____ TEXT SHOWN

The planning time is the same even if running the same query multiple times within the same session. When having only the tenant's schema in the search_path, planning time is much improved:

mm_prod=> set search_path = eliksir;
SET
mm_prod=> explain analyze select cs.* from contacts_segments cs inner join segments s on s.sid = cs.segment_id inner join contacts_lists cl on cl.email = cs.email and cl.lid = s.lid where cs.segment_id = 34983 and cl.lstatus = 'a';
                                                                             QUERY PLAN                                                                            
--------------------------------------------------------------------------------------------------------------------------------------------------------------------
 Hash Join  (cost=452.96..1887.72 rows=1517 width=41) (actual time=3.980..8.554 rows=2945 loops=1)

________

TASKS TO CARRY OUT:
(A) List every table name that appears in the query in the query-planning excerpt.
(B) Rewrite everything in the query-planning excerpt from "The planning time" down to "time=3.980..8.554 rows=2945 loops=1)", putting "plan time" in place of "planning time" each time it occurs.
(C) In the query-planning excerpt, what value of segment_id does the query filter on?
The records play no part in this work.

____ SUPPLIED INFORMATION

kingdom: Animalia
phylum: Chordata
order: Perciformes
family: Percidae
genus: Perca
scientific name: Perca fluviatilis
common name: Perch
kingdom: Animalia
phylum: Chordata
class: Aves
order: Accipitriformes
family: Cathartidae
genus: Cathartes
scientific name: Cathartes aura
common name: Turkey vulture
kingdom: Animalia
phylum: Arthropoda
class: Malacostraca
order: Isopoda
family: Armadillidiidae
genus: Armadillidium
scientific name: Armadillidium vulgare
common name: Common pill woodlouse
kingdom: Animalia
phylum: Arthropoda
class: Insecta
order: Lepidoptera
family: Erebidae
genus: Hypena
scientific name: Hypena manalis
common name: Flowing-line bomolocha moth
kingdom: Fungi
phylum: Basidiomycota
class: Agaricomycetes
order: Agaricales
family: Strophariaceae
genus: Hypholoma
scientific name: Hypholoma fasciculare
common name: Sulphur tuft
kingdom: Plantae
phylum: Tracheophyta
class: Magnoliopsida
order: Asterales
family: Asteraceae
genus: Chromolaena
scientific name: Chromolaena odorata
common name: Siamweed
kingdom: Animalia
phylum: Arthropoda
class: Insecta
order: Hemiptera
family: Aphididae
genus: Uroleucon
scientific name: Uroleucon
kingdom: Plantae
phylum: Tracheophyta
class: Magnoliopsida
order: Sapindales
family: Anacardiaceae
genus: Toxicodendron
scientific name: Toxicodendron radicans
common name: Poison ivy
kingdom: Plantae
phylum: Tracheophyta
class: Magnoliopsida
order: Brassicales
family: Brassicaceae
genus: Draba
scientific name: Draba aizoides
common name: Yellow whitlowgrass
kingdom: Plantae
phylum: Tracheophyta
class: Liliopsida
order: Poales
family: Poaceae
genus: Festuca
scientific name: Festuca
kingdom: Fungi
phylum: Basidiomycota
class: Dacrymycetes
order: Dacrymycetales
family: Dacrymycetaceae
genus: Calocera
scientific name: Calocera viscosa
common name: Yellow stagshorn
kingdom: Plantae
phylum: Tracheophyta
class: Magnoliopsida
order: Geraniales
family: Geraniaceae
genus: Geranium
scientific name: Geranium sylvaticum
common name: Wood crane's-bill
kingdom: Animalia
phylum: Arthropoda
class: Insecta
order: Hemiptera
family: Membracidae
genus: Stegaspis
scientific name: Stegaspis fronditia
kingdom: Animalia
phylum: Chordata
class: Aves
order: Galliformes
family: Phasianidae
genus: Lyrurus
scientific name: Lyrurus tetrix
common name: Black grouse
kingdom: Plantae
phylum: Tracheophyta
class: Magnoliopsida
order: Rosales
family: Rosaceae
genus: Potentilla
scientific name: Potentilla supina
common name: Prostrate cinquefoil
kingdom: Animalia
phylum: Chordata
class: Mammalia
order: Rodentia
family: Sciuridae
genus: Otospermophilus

________

SOLUTIONS BY TASK:
(A) contacts_segments, segments, contacts_lists

(B)
The plan time is the same even if running the same query multiple times within the same session. When having only the tenant's schema in the search_path, plan time is much improved:

mm_prod=> set search_path = eliksir;
SET
mm_prod=> explain analyze select cs.* from contacts_segments cs inner join segments s on s.sid = cs.segment_id inner join contacts_lists cl on cl.email = cs.email and cl.lid = s.lid where cs.segment_id = 34983 and cl.lstatus = 'a';
                                                                             QUERY PLAN                                                                            
--------------------------------------------------------------------------------------------------------------------------------------------------------------------
 Hash Join  (cost=452.96..1887.72 rows=1517 width=41) (actual time=3.980..8.554 rows=2945 loops=1)

(C) 34983